Work instructions:
The lines to copy are those holding the string "boxes" in the entries below.

Extracted material:
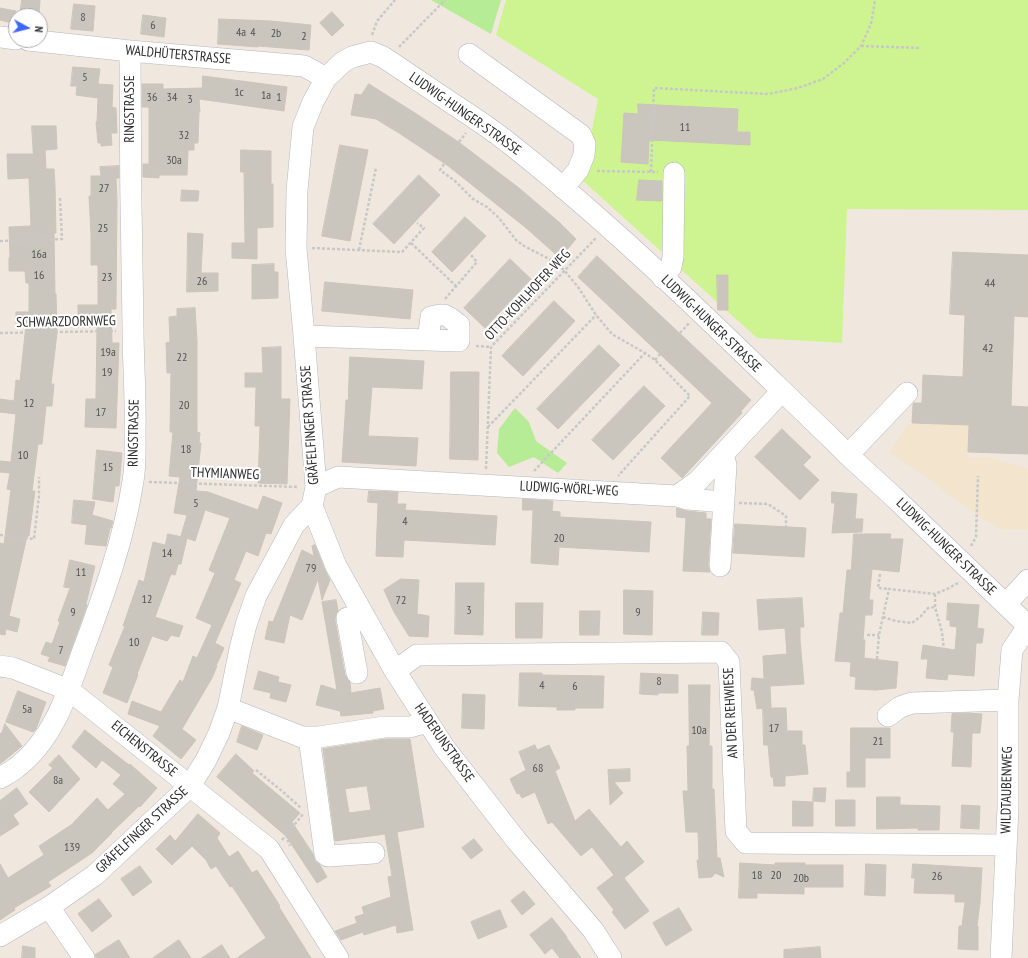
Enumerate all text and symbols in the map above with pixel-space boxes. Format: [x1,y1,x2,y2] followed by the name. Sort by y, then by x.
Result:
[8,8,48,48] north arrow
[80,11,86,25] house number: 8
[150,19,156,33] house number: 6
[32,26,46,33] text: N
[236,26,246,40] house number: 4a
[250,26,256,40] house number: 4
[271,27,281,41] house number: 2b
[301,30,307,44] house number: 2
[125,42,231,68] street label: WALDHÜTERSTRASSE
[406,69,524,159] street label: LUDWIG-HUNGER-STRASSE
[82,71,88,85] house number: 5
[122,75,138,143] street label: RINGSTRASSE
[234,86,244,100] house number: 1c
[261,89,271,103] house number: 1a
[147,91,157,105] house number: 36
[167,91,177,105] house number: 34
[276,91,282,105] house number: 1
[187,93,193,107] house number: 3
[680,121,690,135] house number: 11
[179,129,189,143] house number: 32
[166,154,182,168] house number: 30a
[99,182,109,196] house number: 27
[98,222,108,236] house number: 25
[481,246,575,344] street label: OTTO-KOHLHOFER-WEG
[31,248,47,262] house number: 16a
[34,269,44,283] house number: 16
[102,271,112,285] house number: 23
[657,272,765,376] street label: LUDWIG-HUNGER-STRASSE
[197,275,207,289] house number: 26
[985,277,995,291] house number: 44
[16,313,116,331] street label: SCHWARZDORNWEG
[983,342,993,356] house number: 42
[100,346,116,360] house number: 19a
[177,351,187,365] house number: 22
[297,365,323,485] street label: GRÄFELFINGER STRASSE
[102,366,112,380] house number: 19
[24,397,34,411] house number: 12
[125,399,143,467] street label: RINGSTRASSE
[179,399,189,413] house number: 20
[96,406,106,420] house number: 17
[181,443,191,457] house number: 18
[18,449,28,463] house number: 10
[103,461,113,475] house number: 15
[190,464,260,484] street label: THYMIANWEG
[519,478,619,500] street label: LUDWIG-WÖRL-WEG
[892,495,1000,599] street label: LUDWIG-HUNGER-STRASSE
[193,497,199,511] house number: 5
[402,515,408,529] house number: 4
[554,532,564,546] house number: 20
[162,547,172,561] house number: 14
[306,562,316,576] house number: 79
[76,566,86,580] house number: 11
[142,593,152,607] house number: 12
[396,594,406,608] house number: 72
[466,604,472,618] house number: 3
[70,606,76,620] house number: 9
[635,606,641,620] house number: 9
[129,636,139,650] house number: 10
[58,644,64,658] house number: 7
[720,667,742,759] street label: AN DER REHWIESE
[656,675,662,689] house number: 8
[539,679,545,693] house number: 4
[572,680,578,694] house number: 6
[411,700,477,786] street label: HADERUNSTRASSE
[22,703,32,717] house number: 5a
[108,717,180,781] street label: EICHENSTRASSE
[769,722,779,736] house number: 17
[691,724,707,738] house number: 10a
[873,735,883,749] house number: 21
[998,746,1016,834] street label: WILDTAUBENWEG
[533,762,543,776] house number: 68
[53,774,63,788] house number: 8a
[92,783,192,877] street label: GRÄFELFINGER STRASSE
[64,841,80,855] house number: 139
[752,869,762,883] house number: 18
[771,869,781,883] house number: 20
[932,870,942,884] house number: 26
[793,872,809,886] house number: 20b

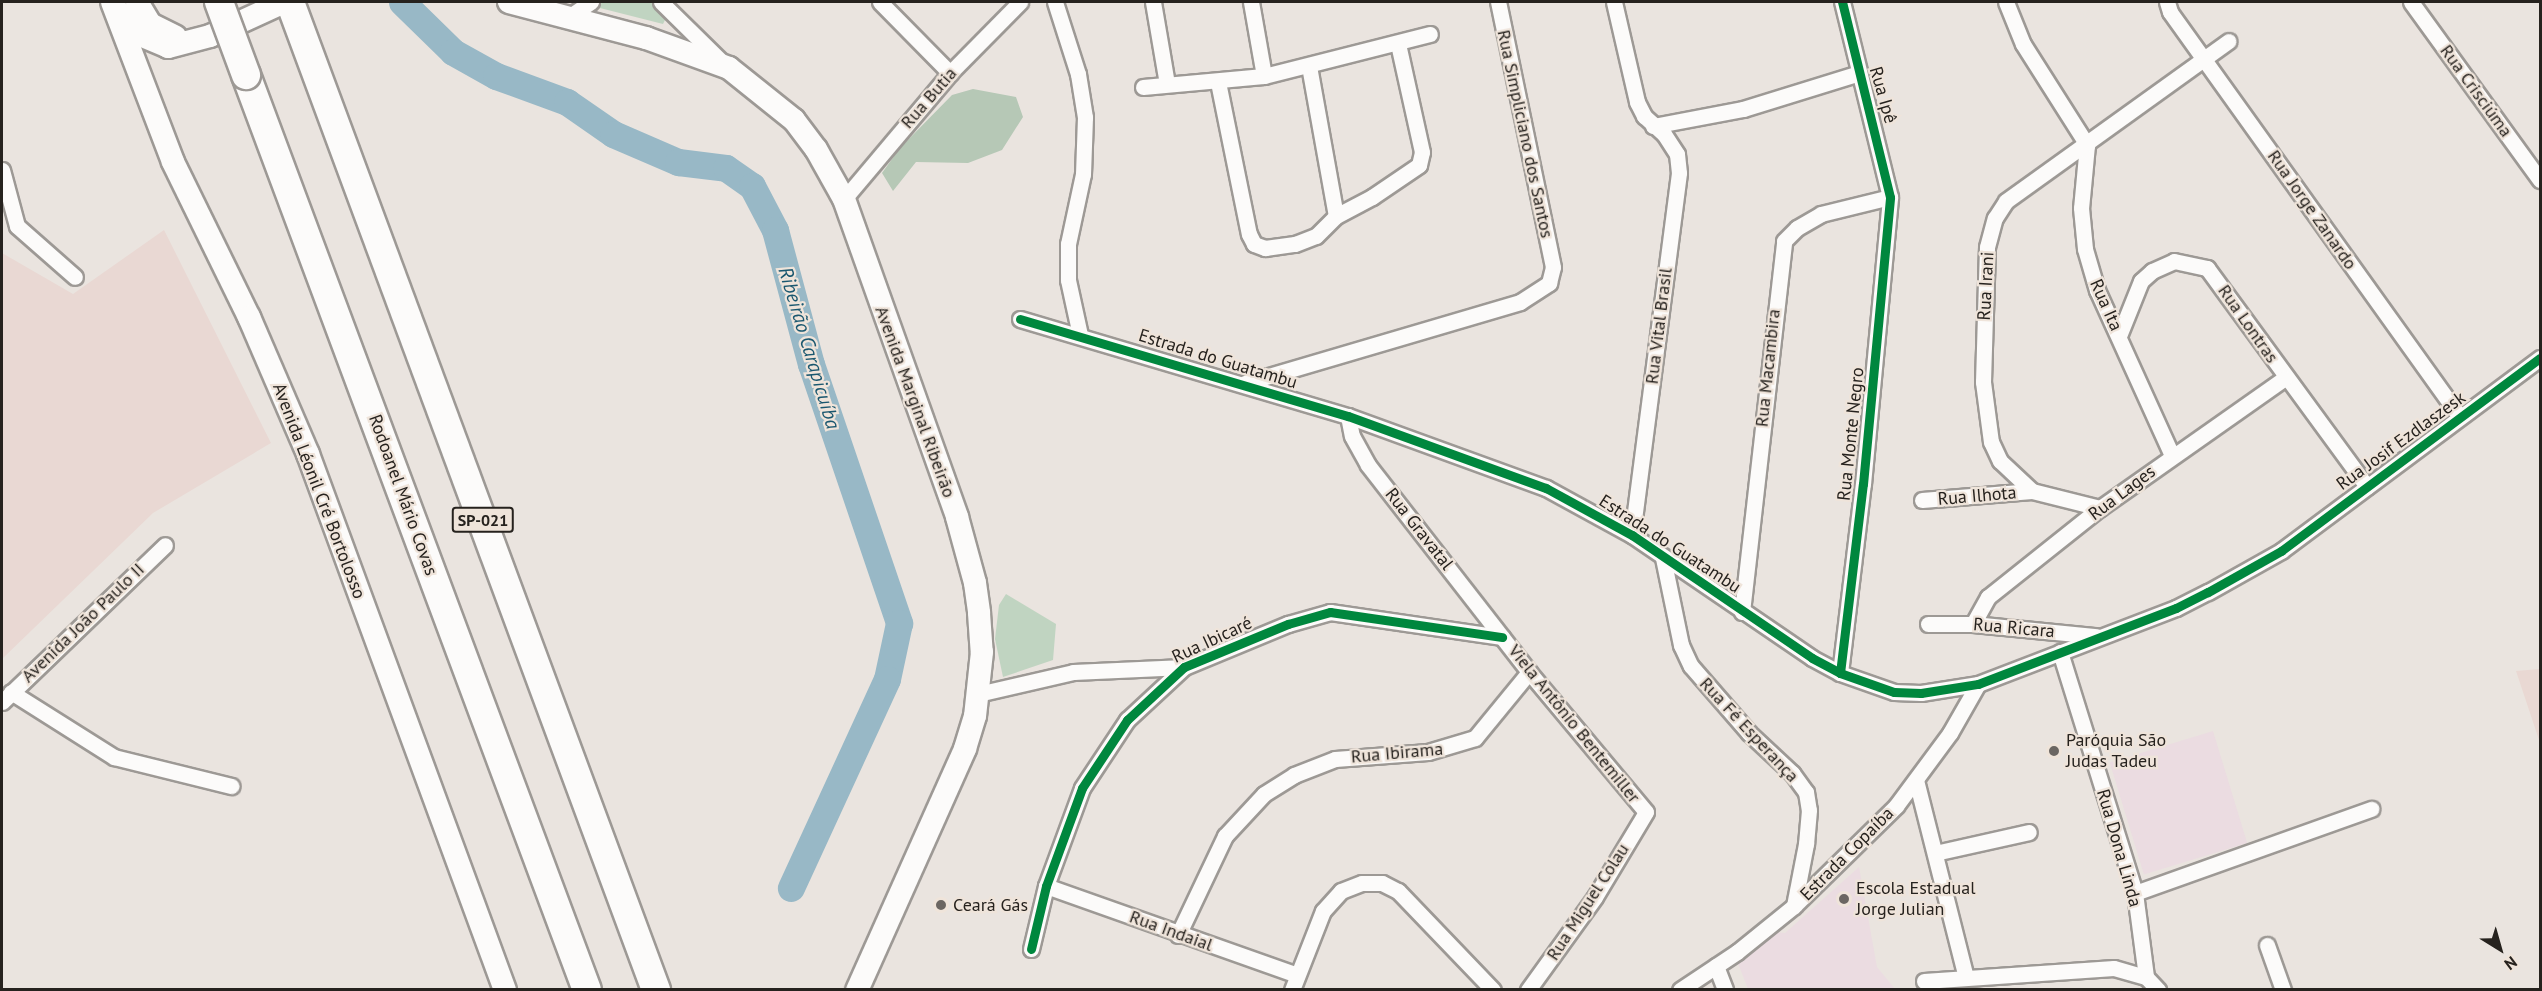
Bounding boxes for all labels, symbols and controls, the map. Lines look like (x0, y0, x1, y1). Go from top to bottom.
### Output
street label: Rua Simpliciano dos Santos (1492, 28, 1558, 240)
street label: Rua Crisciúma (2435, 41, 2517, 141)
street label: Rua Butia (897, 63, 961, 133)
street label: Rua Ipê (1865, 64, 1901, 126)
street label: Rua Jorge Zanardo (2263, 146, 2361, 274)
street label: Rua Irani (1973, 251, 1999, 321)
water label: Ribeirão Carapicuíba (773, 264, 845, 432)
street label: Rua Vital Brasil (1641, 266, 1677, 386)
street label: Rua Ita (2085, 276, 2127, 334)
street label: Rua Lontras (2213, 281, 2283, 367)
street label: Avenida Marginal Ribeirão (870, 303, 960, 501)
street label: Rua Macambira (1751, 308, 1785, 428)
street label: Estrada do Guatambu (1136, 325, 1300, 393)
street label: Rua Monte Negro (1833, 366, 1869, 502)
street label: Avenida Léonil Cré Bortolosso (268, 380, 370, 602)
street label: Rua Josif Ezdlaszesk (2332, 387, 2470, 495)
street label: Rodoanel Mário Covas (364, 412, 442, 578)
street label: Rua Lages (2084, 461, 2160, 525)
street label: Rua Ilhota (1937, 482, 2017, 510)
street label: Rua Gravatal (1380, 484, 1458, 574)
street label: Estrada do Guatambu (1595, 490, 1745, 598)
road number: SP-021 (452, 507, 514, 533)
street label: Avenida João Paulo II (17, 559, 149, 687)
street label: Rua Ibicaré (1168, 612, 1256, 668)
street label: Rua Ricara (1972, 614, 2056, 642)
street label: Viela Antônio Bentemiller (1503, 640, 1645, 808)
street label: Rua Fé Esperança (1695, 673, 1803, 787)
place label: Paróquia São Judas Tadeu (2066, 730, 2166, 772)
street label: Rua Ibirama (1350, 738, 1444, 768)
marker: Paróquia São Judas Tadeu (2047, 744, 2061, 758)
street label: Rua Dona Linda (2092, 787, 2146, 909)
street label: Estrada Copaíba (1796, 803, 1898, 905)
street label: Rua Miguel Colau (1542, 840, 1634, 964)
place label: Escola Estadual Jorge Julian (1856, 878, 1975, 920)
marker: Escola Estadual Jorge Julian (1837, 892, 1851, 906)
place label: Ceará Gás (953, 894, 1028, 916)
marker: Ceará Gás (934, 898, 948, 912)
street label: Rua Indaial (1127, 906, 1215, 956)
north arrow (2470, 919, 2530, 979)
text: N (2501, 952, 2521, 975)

...

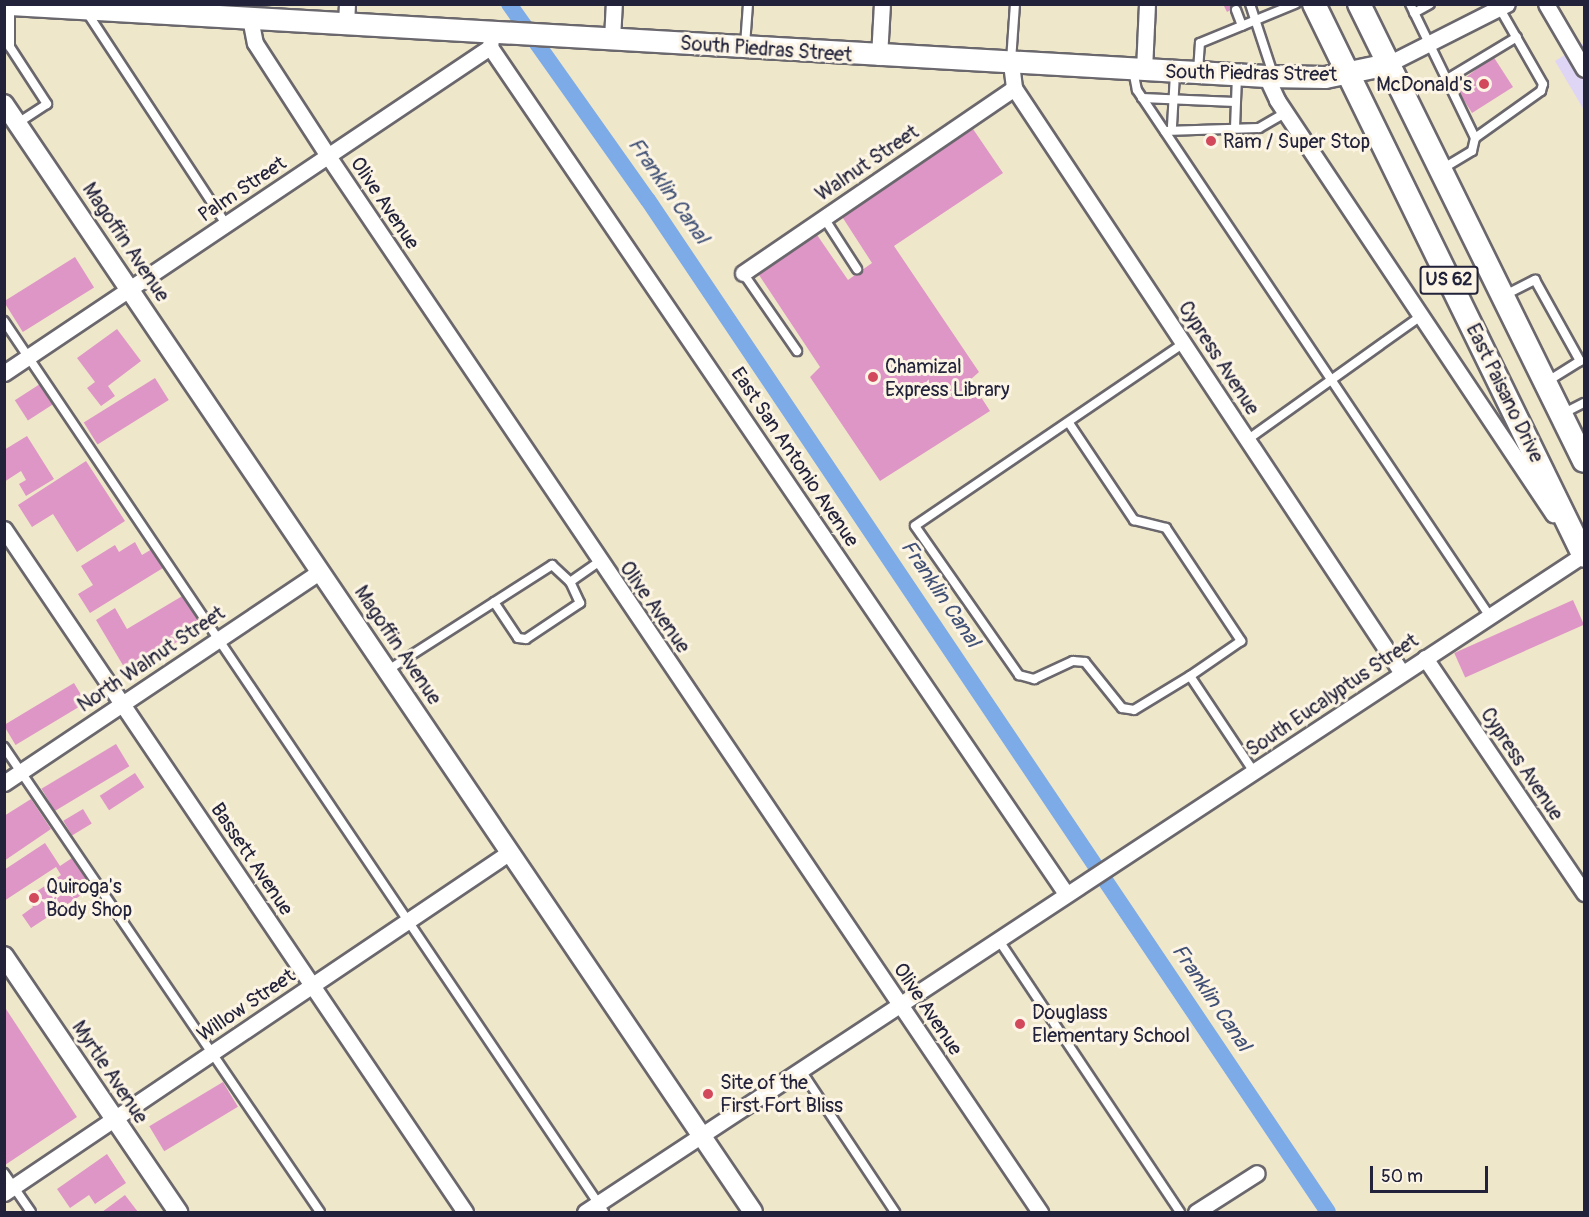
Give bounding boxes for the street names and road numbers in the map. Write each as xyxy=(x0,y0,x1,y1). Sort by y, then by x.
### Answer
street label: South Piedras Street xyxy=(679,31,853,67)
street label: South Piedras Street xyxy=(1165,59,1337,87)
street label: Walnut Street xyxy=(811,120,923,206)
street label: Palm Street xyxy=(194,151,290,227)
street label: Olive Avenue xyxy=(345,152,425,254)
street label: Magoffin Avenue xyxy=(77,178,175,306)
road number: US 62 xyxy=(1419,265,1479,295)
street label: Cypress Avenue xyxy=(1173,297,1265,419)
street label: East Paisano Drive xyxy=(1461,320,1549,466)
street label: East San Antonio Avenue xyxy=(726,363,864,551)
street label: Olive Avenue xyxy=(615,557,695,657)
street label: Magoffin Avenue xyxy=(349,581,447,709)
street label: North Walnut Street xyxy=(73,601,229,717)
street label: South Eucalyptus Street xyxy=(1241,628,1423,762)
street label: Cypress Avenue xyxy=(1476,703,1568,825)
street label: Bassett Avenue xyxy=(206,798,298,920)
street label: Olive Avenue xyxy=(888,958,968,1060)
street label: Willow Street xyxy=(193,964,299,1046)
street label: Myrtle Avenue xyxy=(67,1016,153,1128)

---

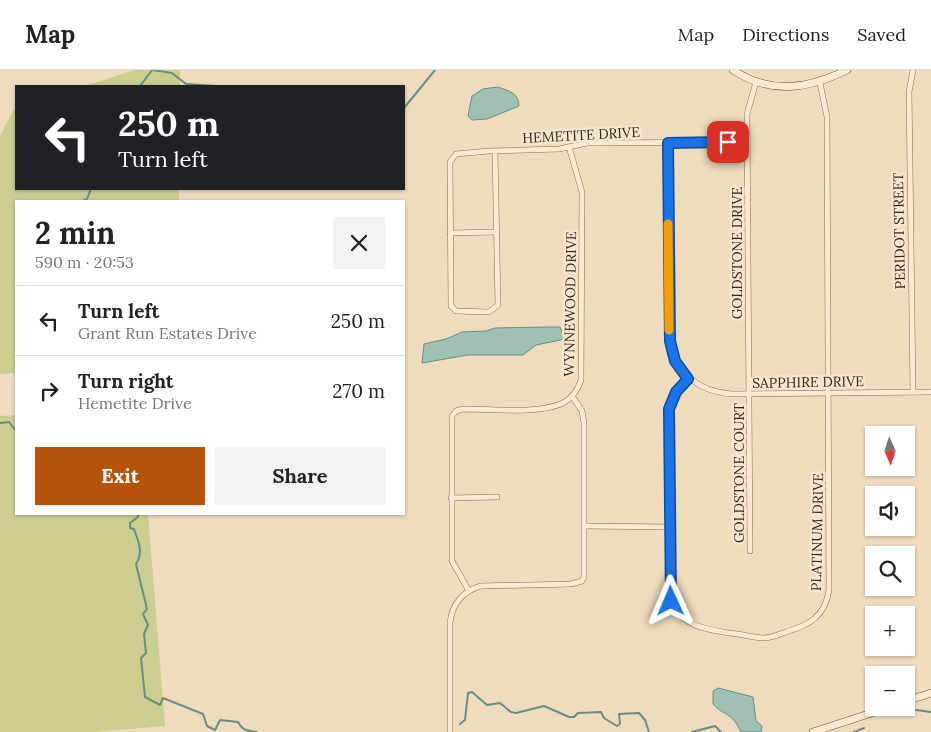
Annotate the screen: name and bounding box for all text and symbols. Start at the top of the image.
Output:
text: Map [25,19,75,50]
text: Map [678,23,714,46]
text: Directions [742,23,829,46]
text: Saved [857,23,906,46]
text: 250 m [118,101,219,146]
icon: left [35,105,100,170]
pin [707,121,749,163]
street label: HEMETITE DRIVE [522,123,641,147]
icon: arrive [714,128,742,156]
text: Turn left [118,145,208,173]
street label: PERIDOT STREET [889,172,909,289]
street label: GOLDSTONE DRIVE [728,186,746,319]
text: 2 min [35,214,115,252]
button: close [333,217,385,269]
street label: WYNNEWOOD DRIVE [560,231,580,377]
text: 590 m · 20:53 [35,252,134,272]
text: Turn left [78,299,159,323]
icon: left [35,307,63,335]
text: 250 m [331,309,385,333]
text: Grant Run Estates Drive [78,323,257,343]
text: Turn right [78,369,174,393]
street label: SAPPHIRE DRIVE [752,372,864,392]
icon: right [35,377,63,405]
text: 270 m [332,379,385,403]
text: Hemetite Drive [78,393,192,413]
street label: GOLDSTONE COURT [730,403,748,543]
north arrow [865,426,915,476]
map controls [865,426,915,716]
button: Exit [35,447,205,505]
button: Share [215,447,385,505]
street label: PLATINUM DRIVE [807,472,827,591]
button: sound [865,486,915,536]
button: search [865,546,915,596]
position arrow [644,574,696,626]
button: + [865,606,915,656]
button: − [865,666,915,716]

The answer:
Enumerate all text and symbols in the map above with pixel-space boxes. Format: [x1,y1,x2,y2] followed by the name. Sort by y, then by x.
Bounding boxes for all labels, symbols and controls, the map. Lines look like (x0, y0, x1, y1). Go from top to bottom.
Give bounding boxes for the street names and road numbers in the map. Write each as xyxy=(x0,y0,x1,y1). Sort by y, then by x.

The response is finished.